Readers should see our tests of Blink's indoor and outdoor BlinkXT models for reference.

Few Integrations

For integrations, Blink lists Amazon Alexa and IFTTT, though some degree of functionality with Google Home can be achieved via the IFTTT integration. This makes their smart home integration support average, though at this point it is unlikely a direct Google Home integration will be added.

Totally Wire Free Market Segment

Wire free cameras, those using both batteries and wireless networking, are a strong draw for consumers. The problem with WiFi cameras is they typically depend on local power (either low voltage, or a local power outlet), requiring a cable run to each camera location. For homeowners, this can significantly increase cost, present barriers for those who do not know how to properly run cabling and cause aesthetic concerns (wiring running all over the place).

The totally wire free segment of video surveillance relies on built-in batteries and proprietary wireless video streaming to reduce energy consumption and minimize the frequency of changing batteries. Some systems employ a solar panel to keep batteries charged, however the solar panels add additional costs, and can be relatively large and unsightly.

Many consumers do not need high quality video nor intelligence in their systems. They simply want basic video that is easy to get set up. This is what manufacturers like Blink in the totally wire free market segment deliver.

Blink's strongest positive is how established it is in this segment, being one of the first to launch, and producing a product that generally delivered acceptable performance within its price range and target market.

The challenge for Blink is that competitors realize the benefit of this offering and are rapidly going into the market. For example, FLIR's Lorex consumer division recently launched a wire-free surveillance system, and consumer networking giant Netgear offers the Arlo wire-free camera. Major chipset makers have also recognized the potential market for these products, video chipset manufacturer Ambarella has a low-power chipset specifically geared to this application, making it easy for startups to build a software offering with reduced hardware R&D requirements.

Amazon Expansion Into Home Video Surveillance

This acquisition adds to Amazon's existing 2 IP cameras (Amazon Cloud Cam Tested, Amazon Echo Look Fashion Camera Tested) and their installation service (Amazon Techs Installing IP Cameras Tested). These combinations show Amazon's seriousness of being a major player in home video surveillance, and indicate the company is likely to continue to expand its offerings here, either through organic development or additional acquisitions.

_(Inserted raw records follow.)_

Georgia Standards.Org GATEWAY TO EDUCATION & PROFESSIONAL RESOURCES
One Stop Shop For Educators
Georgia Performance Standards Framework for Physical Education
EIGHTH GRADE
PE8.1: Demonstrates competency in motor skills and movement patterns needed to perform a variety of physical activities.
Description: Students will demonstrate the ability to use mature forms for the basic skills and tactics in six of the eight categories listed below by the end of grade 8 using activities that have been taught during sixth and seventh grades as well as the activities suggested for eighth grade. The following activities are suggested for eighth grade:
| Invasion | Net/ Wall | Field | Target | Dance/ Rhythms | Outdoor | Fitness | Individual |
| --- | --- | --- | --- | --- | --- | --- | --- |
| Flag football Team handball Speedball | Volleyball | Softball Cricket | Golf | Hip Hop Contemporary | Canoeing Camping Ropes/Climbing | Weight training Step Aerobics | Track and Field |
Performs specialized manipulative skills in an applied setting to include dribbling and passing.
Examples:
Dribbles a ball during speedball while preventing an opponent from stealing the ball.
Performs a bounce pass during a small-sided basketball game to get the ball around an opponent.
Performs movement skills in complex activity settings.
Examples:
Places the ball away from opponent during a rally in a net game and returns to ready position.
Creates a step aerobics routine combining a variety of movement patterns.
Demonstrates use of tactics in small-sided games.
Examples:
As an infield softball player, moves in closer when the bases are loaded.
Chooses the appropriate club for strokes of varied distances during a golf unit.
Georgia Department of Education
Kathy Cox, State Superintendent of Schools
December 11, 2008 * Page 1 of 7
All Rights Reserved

This is bad news for major incumbents in the space, such as FLIR/Lorex, Hikvision/Ezviz, etc. Amazon is not only a major outlet for smart home products, they are also rapidly becoming known as a smart home base platform, via Alexa-enabled devices. Additionally, Amazon is not afraid of going to war with companies it deems competitors/threats, such as their ongoing spat with Google, much of which centers around Google's consumer-oriented smart home products under the Nest brand, and Google Home device. These factors make it challenging for traditional security manufacturers to create competitive offerings and establish a market that is large enough to be worthwhile, without becoming so large as to be a potential threat to Amazon, risking being ejected from Amazon's website.